Analyzing Federated Learning through an Adversarial Lens

TL;DR

This work demonstrates that a single, non-colluding adversary can perform targeted model poisoning in federated learning, molding the global model to misclassify chosen inputs with high confidence while preserving convergence on benign data. It introduces boosting, stealth objectives, and alternating minimization to enhance attack effectiveness and concealment, and shows these strategies remain potent even against Byzantine-resilient aggregators like Krum and coordinate-wise median. The study also explores estimation-based improvements to attack performance and finds that informed predictions of other agents' updates bolster success, while data-poisoning is comparatively ineffective in this setting. Finally, it reveals that current interpretability methods fail to distinguish poisoned from benign models, underscoring the need for robust defenses and improved explanations in FL scenarios.

Abstract

Federated learning distributes model training among a multitude of agents, who, guided by privacy concerns, perform training using their local data but share only model parameter updates, for iterative aggregation at the server.
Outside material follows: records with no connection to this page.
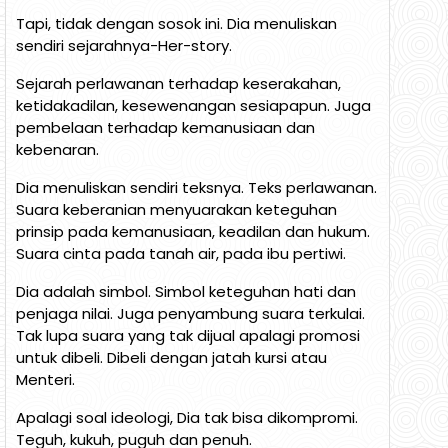
Tapi, tidak dengan sosok ini. Dia menuliskan
sendiri sejarahnya-Her-story.
Sejarah perlawanan terhadap keserakahan,
ketidakadilan, kesewenangan sesiapapun. Juga
pembelaan terhadap kemanusiaan dan
kebenaran.
Dia menuliskan sendiri teksnya. Teks perlawanan.
Suara keberanian menyuarakan keteguhan
prinsip pada kemanusiaan, keadilan dan hukum.
Suara cinta pada tanah air, pada ibu pertiwi.
Dia adalah simbol. Simbol keteguhan hati dan
penjaga nilai. Juga penyambung suara terkulai.
Tak lupa suara yang tak dijual apalagi promosi
untuk dibeli. Dibeli dengan jatah kursi atau
Menteri.
Apalagi soal ideologi, Dia tak bisa dikompromi.
Teguh, kukuh, puguh dan penuh.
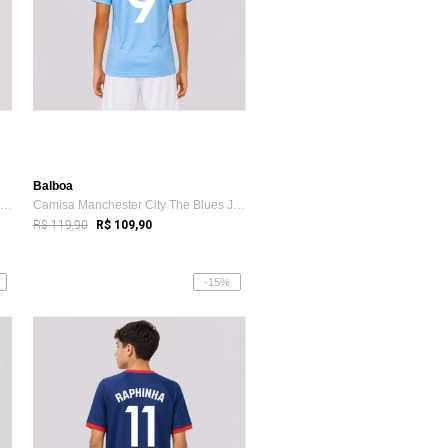
Balboa
Camisa Internacional Classic Juvenil Vermelha
Camisa Manchester City The Blues Juvenil...
R$ 119,90
R$ 109,90
-15%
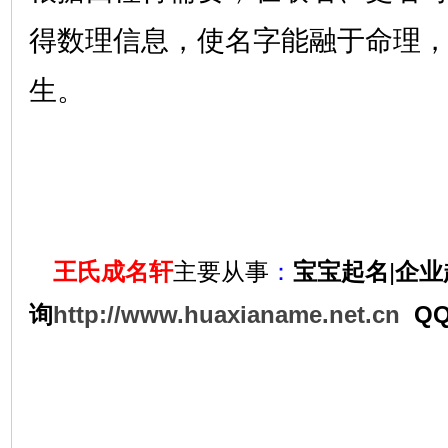
得数理信息，使名字能融于命理
生。
王氏成名轩
主要从事
：
宝宝起名
|
企业
询
http://www.huaxianame.net.cn
QQ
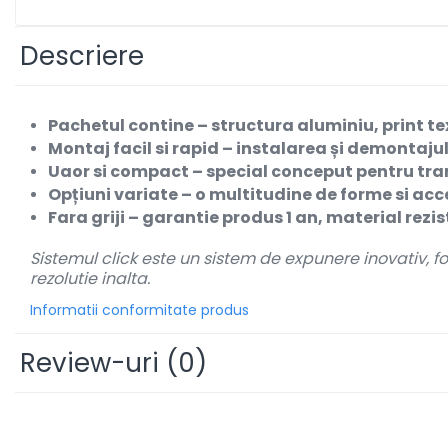
Pereti
Mobilier portabil
Descriere
Accesorii
Mese
Pachetul contine
– structura aluminiu, print te
Scaune
Montaj facil si rapid
– instalarea și demontajul 
Outdoor
Uaor si compact
– special conceput pentru tran
Accesorii
Opțiuni variate
– o multitudine de forme si acc
Corturi Pliabile
Fara griji
– garantie produs 1 an, material rezis
Infoboard
Sistemul click este un sistem de expunere inovativ, fo
Steaguri
rezolutie inalta.
Standuri expozitionale
Informatii conformitate produs
Standuri Mari
Standuri Medii
Review-uri
(0)
Standuri Mici
Standuri XL
Promotii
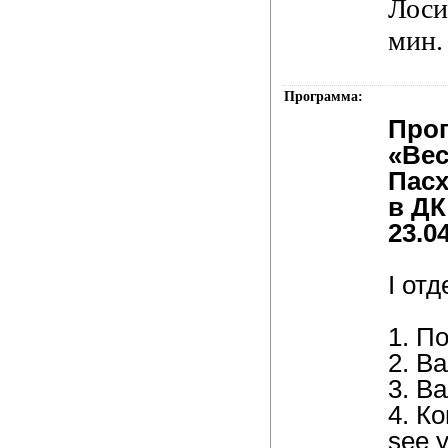
Лоси
мин.
Программа:
Про
«Вес
Пасх
в ДК
23.0
I от
1. П
2. Ва
3. В
4. Ко
see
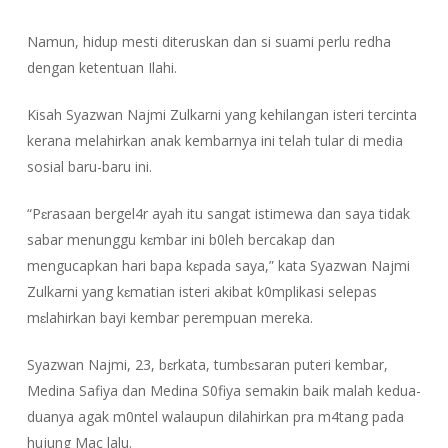
Namun, hidup mesti diteruskan dan si suami perlu redha
dengan ketentuan Ilahi.
Kisah Syazwan Najmi Zulkarni yang kehilangan isteri tercinta
kerana melahirkan anak kembarnya ini telah tular di media
sosial baru-baru ini.
“Pɛrasaan bergel4r ayah itu sangat istimewa dan saya tidak
sabar menunggu kɛmbar ini b0leh bercakap dan
mengucapkan hari bapa kɛpada saya,” kata Syazwan Najmi
Zulkarni yang kɛmatian isteri akibat k0mplikasi selepas
mɛlahirkan bayi kembar perempuan mereka.
Syazwan Najmi, 23, bɛrkata, tumbɛsaran puteri kembar,
Medina Safiya dan Medina S0fiya semakin baik malah kedua-
duanya agak m0ntel walaupun dilahirkan pra m4tang pada
hujung Mac lalu.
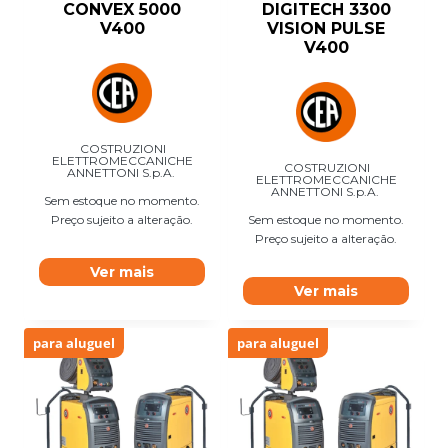
CONVEX 5000
DIGITECH 3300
V400
VISION PULSE
V400
COSTRUZIONI
ELETTROMECCANICHE
COSTRUZIONI
ANNETTONI S.p.A.
ELETTROMECCANICHE
ANNETTONI S.p.A.
Sem estoque no momento.
Preço sujeito a alteração.
Sem estoque no momento.
Preço sujeito a alteração.
Ver mais
Ver mais
para aluguel
para aluguel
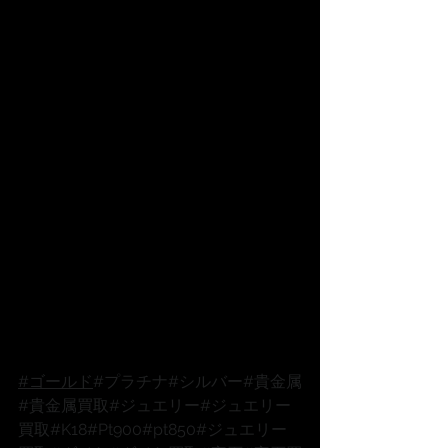
#ゴールド
#プラチナ
#シルバー
#貴金属
#貴金属買取
#ジュエリー
#ジュエリー
買取
#K18
#Pt900
#pt850
#ジュエリー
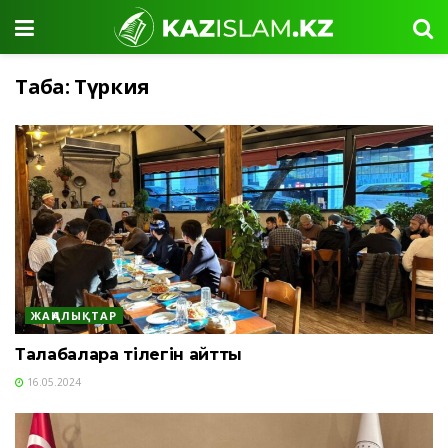
Таңба:
Түркия
ЖАҢАЛЫҚТАР
Талабаларға тілегін айтты
16.05.2024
In this work, we explore the threat of model poisoning attacks on federated learning initiated by a single, non-colluding malicious agent where the adversarial objective is to cause the model to misclassify a set of chosen inputs with high confidence. We explore a number of strategies to carry out this attack, starting with simple boosting of the malicious agent's update to overcome the effects of other agents' updates. To increase attack stealth, we propose an alternating minimization strategy, which alternately optimizes for the training loss and the adversarial objective. We follow up by using parameter estimation for the benign agents' updates to improve on attack success. Finally, we use a suite of interpretability techniques to generate visual explanations of model decisions for both benign and malicious models and show that the explanations are nearly visually indistinguishable. Our results indicate that even a highly constrained adversary can carry out model poisoning attacks while simultaneously maintaining stealth, thus highlighting the vulnerability of the federated learning setting and the need to develop effective defense strategies.

Figures (14)

• Figure 1: Targeted model poisoning attack for CNN on Fashion MNIST data. The total number of agents is $K=10$, including the malicious agents. All agents train their local models for 5 epochs with the appropriate objective.
• Figure 2: Stealthy model poisoning for CNN on Fashion MNIST. We use $\lambda=10$ and $\rho=1e^{-4}$ for the malicious agent's objective.
• Figure 3: Alternating minimization attack with distance constraints for CNN on Fashion MNIST data. We use $\lambda=10$ and $\rho=1e^{-4}$. The number of epochs used by the malicious agent is $E_m=10$ and it runs $10$ steps of the stealth objective for every step of the malicious objective.
• Figure 4: Range of $\ell_2$ distances between all benign agents and between the malicious agent and the benign agents.
• Figure 5: Model poisoning attacks with Byzantine resilient aggregation mechanisms. We use targeted model poisoning for coomed and alternating minimization for Krum.